Japan: Streit um Weltkriegsgedenken

Nicht nur in Europa gedenkt man in diesem Jahr, dass 70 Jahre Zweiter Weltkrieg zu Ende ist. Auch in Asien haben 1945 die Waffen nach einem mörderischen Ringen geschwiegen, erst nachdem Atombombenangriffen auf Hiroshima und Nagasaki imperiale Japan kapituliert hat. Aber anders als in Europa, wo man sich bemüht gemeinsam zu gedenken, treibt das Weltkriegsgedenken die Nachbarn weiter auseinander. Besonders schwer tut sich der Kriegsverlierer Japan, selbst nach 70 Jahren.

Morgenjournal, 3.3.2015

Aus Tokio,

Der Zweite Weltkrieg ist für Japan mit den Atombomben auf Hiroshima und Nagasaki zu Ende gegangen - ein Trauma, das auch nach siebzig Jahren das Land belastet, mehr noch als die Niederlage Japans: Deutschland, das sich auf österreichisches Territorium erstreckte, in Europa und Japan in Asien waren die Kriegsverlierer der Weltkriegskatastrophe. In Europa werden die Gedenkveranstaltungen dazu genutzt, das große Gemeinsame, das in diesen siebzig Jahren mühsam erarbeitet worden ist, zu betonen und zu stärken. In Asien treibt das Gedenken die Nachbarn weiter auseinander. Vor allem der Kriegsverlierer Japan kann die Belastung der Vergangenheit nicht abschütteln.

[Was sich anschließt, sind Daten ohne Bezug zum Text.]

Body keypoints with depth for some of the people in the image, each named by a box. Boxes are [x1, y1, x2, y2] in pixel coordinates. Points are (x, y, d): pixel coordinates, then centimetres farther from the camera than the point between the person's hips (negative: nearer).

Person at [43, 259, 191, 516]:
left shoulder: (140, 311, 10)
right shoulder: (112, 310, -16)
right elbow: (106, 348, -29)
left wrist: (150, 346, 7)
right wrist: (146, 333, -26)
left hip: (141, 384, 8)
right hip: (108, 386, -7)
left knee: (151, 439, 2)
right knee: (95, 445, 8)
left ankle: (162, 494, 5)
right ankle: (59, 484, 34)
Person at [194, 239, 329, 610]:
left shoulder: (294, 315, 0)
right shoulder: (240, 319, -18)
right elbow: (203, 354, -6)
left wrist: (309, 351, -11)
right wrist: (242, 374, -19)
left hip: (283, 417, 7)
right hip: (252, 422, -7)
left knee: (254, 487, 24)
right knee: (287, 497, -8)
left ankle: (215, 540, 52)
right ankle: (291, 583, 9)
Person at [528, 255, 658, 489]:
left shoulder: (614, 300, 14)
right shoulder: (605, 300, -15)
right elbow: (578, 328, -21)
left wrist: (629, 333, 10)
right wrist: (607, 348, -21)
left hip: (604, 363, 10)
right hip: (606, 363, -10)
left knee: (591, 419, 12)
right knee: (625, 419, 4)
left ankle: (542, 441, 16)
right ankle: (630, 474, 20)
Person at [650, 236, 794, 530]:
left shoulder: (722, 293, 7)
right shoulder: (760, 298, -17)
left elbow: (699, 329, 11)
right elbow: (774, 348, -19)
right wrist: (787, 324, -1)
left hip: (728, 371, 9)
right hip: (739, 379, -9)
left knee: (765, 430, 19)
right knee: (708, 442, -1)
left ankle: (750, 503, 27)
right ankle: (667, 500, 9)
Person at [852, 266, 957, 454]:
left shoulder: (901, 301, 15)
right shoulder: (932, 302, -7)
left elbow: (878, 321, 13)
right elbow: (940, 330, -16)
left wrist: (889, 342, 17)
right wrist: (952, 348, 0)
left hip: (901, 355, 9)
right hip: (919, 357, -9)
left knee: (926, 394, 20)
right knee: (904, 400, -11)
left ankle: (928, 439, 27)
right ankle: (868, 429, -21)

Wie schwierig sich Japans mit der eigenen Kriegsvergangenheit tut, ist jeden Dienstag in Tokio vor dem Redaktionsgebäude der großen liberalen Tageszeitung Asahi Shimbun festzustellen.

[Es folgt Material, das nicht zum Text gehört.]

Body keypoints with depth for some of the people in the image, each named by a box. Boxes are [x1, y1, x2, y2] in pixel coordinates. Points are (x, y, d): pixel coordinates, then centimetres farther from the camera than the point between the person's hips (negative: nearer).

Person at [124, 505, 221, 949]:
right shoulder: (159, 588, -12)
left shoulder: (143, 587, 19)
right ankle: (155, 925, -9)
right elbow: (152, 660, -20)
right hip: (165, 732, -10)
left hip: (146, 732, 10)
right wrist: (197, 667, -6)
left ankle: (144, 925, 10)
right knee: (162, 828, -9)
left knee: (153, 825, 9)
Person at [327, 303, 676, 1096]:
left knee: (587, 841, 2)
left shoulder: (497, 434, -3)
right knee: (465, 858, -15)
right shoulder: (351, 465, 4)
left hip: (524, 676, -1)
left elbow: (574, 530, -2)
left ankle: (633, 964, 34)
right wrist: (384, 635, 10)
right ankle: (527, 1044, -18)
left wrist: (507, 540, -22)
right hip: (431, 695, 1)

Lautstark protestiert eine Gruppe rechter Nationalisten , weil die Zeitung Asahi Shimbun seit Jahren über die Zwangsprostitution chinesischer und koreanischer Frauen durch die japanischen Streitkräfte während des Zweiten Weltkrieges schreibt. Der Bericht eines der Augenzeugen hat sich als unrichtig herausgestellt, jetzt bekommen die Leugner Oberwasser.

Sexsklavinnen für die japanischen Truppen, so etwas hat es nie gegeben, behauptet Herr Nagai, einer der Organisatoren der Gruppe mit dem patriotischen Namen, Tue das Beste für Japan.
Historiker sprechen von Hunderttausenden entführten Frauen aus China und Korea, die im Zweiten Weltkrieg in Militärbordelle gezwungen wurden. Entschädigungen für die Opfer gab es keine. Nur zögerlich kam die Entschuldigung des offiziellen Japans.

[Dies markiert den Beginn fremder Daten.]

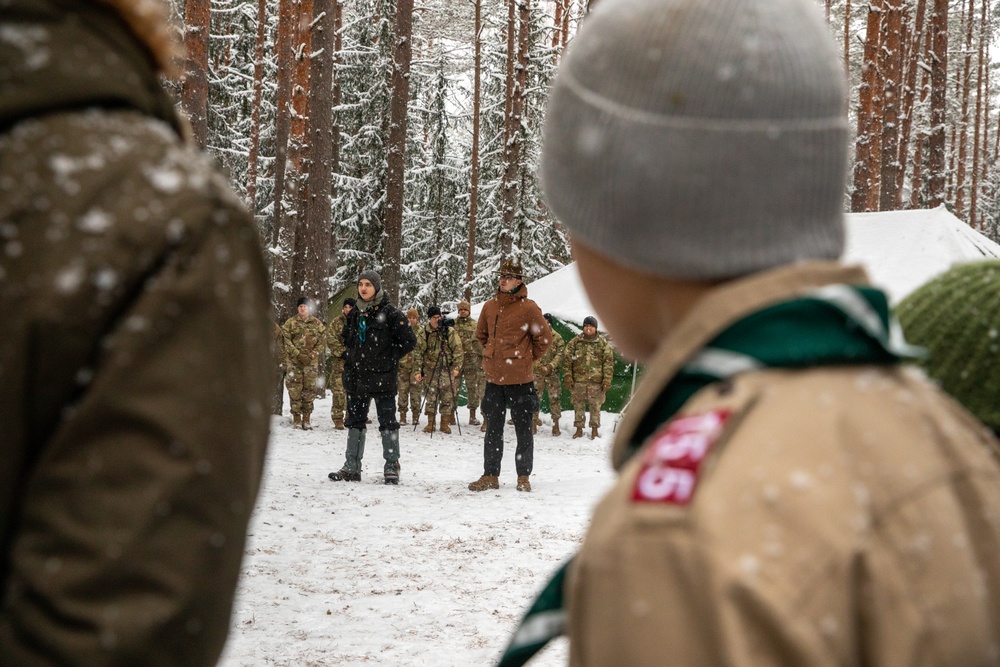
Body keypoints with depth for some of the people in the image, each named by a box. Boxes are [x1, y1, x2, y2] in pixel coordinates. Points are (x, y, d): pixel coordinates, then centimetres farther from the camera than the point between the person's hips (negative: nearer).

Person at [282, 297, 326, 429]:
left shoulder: (316, 323, 9)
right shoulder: (290, 322, 4)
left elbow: (322, 340, 8)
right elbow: (286, 341, -2)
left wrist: (313, 354, -6)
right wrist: (298, 354, -12)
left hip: (311, 362, 1)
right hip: (294, 361, -1)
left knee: (309, 390, 1)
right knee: (295, 390, -5)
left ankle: (306, 419, 7)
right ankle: (296, 418, 0)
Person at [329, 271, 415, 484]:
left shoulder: (389, 313, -9)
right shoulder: (355, 313, 11)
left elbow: (408, 341, -8)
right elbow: (346, 337, 27)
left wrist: (388, 358, -6)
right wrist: (353, 357, 13)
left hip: (382, 377, -6)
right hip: (356, 376, 6)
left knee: (387, 420, 0)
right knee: (355, 420, 10)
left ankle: (392, 466, 6)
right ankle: (352, 467, 15)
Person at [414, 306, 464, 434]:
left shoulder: (450, 331, 2)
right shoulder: (424, 334, 3)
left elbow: (457, 350, 1)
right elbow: (418, 353, 3)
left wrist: (457, 367, -8)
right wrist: (417, 371, -3)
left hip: (448, 369, 0)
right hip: (430, 369, 0)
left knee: (447, 397, 0)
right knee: (431, 397, 0)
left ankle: (445, 423, 9)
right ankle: (430, 423, 8)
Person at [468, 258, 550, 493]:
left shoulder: (528, 308, -8)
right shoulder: (490, 307, 8)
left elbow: (544, 339, -2)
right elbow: (481, 334, 24)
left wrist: (527, 359, 1)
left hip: (520, 379, -5)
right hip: (494, 378, 5)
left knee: (523, 429, 3)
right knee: (493, 430, 10)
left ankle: (524, 476, 10)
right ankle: (490, 475, 16)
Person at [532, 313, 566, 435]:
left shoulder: (557, 337, 2)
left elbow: (560, 354, -3)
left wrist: (550, 366, -17)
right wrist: (540, 367, -14)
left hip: (552, 373, 0)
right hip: (537, 372, 1)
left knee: (555, 398, 0)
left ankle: (556, 424, 7)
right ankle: (534, 423, 11)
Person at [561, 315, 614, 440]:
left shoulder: (603, 344, 3)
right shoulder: (575, 342, 3)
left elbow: (609, 362, 1)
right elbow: (567, 360, 3)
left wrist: (607, 380, -6)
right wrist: (567, 377, -4)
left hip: (596, 382, -1)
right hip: (578, 381, 1)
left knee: (595, 406, 4)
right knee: (578, 406, 7)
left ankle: (595, 430, 14)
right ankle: (579, 429, 17)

In der führenden liberalen Zeitung ist man Druck von der nationalistischen Rechten gewohnt, sagt Kommentator Takashi Kokubu: Japan hat sein Vergangenheit immer verdrängt. Es gibt heute noch Leute, die glauben, dass nicht alles schlecht war, was das Land im 2. Weltkrieg getan hat.

Korea hielt Japan fast ein halbes Jahrhundert als Kolonie besetzt. Der japanische Eroberungskrieg gegen China war von Massakern und Verwüstungen geprägt, es gab Millionen Tote. Wenn Japan Kriegsverbrecher von damals ehrt, protestieren regelmäßig die Regierungen der Nachbarn.
Die Gefahr ist groß, dass die Erinnerung an das Kriegsende in Asien nicht zur Versöhnung sondern zu verschärften Spannungen führt, weil es anders als in Europa nie eine gemeinsame Aufarbeitung des Krieges gegeben hat, meint der Der liberale Kommentator Takashi Kobuku.

Unglücklicherweise werden die Gegensätze schärfer. China ist dabei Japan wirtschaftlich und militärisch zu überholen, sie wollen Nummer eins sein. China benützt historische Fragen um Japan zu attackieren. Dass in Japan rechte Politiker immer aktiver werden, macht die Probleme noch größer.

Die chinesische Regierung plant im Herbst eine große Siegesparade in Peking. Russlands Präsident Putin hat zugesagt. Ob auch Japans Premierminister geladen wird und ob einer eine solche Einladung annehmen würde, ist offen.